My own history of substance abuse played a big role in my reactions. Whoever said “Blame is for God and small children” forgot about me. I thought Angie’s illness was my fault. I burdened myself with guilt and an inflated sense of responsibility, and that burden crippled me when dealing with the consequences of her bad choices. I often lost my own moral compass, the one I raised her to follow. That guilt put at risk all the healthy boundaries I had set in place with all of my children. I became lost.

Much of my behavior was a misguided attempt to protect my daughter. I became overprotective, and shielded her from the logical consequences of many choices that might have taught her some valuable life lessons.

I did step up and put her through four rehabs. I was happy to do that and so hopeful. But after she got out and relapsed every time, I fell back into old patterns. I didn’t see how I might be part of the problem.

My enabling just kept her stuck, and I became stuck too in a vicious cycle that wasn’t helping either one of us. I needed to distance myself just enough to learn how to detach from my daughter.

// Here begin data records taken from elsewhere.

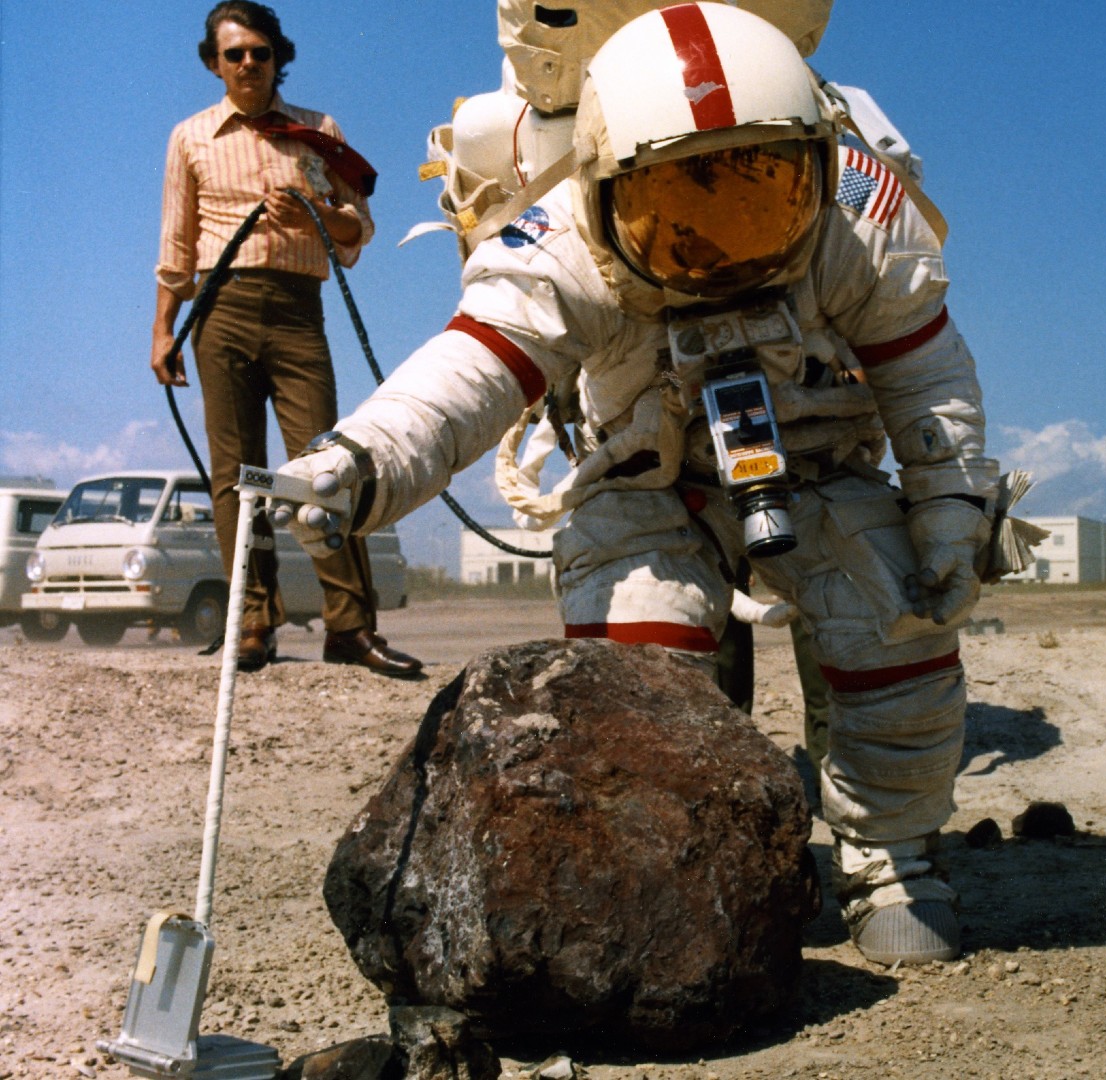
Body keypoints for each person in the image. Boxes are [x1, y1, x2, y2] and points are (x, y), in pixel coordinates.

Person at [276, 3, 999, 962]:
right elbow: (468, 377)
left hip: (829, 473)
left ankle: (893, 862)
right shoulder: (560, 244)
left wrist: (949, 509)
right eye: (682, 211)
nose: (726, 239)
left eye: (761, 190)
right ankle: (683, 859)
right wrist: (361, 464)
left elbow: (926, 378)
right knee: (643, 655)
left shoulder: (859, 220)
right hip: (650, 482)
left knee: (892, 622)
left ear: (818, 161)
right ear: (606, 184)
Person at [151, 1, 421, 677]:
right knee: (235, 475)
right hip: (221, 310)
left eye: (259, 53)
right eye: (233, 54)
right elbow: (176, 248)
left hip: (300, 312)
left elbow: (358, 228)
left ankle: (350, 627)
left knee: (323, 466)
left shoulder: (317, 130)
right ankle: (252, 622)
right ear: (214, 63)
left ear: (279, 58)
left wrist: (314, 212)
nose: (247, 64)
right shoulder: (191, 137)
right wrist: (162, 329)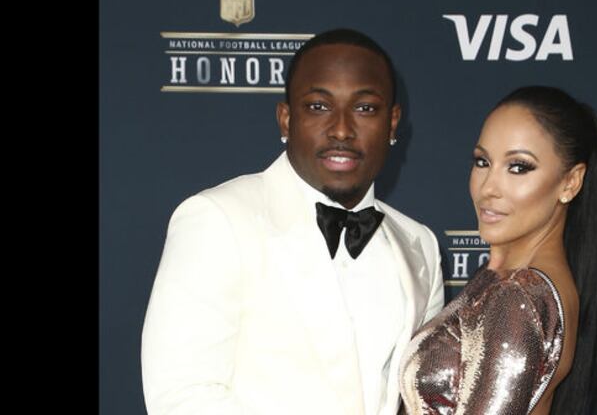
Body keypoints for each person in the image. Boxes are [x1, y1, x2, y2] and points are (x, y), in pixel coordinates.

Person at [141, 28, 445, 415]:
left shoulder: (420, 245)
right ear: (286, 119)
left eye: (365, 108)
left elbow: (417, 399)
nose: (341, 129)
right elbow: (182, 396)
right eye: (319, 106)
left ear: (393, 122)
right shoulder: (218, 219)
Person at [399, 86, 597, 415]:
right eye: (482, 161)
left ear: (570, 182)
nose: (488, 188)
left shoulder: (518, 297)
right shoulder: (507, 282)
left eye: (518, 167)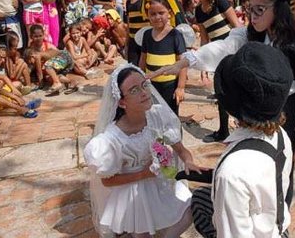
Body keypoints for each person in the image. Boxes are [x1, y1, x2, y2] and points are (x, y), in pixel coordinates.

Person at [150, 0, 295, 206]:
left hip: (285, 113)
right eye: (250, 9)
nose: (253, 16)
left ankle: (279, 219)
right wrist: (186, 61)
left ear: (278, 8)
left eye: (260, 9)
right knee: (252, 163)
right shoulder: (247, 35)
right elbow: (221, 47)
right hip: (254, 111)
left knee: (280, 169)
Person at [190, 42, 295, 238]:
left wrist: (221, 178)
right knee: (201, 198)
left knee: (201, 203)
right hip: (276, 228)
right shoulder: (281, 135)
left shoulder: (232, 172)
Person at [83, 63, 204, 237]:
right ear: (122, 102)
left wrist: (189, 161)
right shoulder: (111, 139)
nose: (144, 93)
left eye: (144, 85)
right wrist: (144, 174)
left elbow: (181, 150)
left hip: (162, 182)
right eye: (133, 90)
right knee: (143, 232)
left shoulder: (158, 115)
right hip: (133, 194)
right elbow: (107, 181)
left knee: (191, 207)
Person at [188, 0, 242, 143]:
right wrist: (203, 63)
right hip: (217, 56)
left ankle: (244, 128)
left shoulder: (220, 1)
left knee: (237, 91)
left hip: (233, 52)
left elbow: (237, 27)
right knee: (220, 92)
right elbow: (204, 39)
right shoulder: (199, 11)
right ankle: (223, 130)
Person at [139, 0, 187, 115]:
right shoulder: (147, 35)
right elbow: (143, 59)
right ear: (148, 16)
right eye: (153, 14)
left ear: (169, 13)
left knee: (171, 117)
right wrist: (140, 79)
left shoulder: (175, 35)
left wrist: (180, 87)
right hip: (152, 85)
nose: (157, 17)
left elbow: (183, 62)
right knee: (154, 115)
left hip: (169, 85)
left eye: (161, 13)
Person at [123, 0, 150, 65]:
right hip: (133, 43)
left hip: (146, 42)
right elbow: (129, 24)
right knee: (134, 69)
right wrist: (127, 44)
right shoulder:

To do it lovingly and without any judgment.

It’s a fine line we mothers walk between protecting our children and letting them go to learn how to live well. Since so many addicts stop growing emotionally when they start using, it’s easy to step in and do too much for them. There’s nothing easy about what we face with our children.

But the more I learn about myself, the more armed I am to avoid the pitfalls along the way. As I find the need to change much of my behavior, so do those around me. My recovery has affected all those I come into contact with. And it has “freed me of the bondage that had held me captive” all of my life, so that I can let go of the past, and more effectively deal with the challenges that face me now.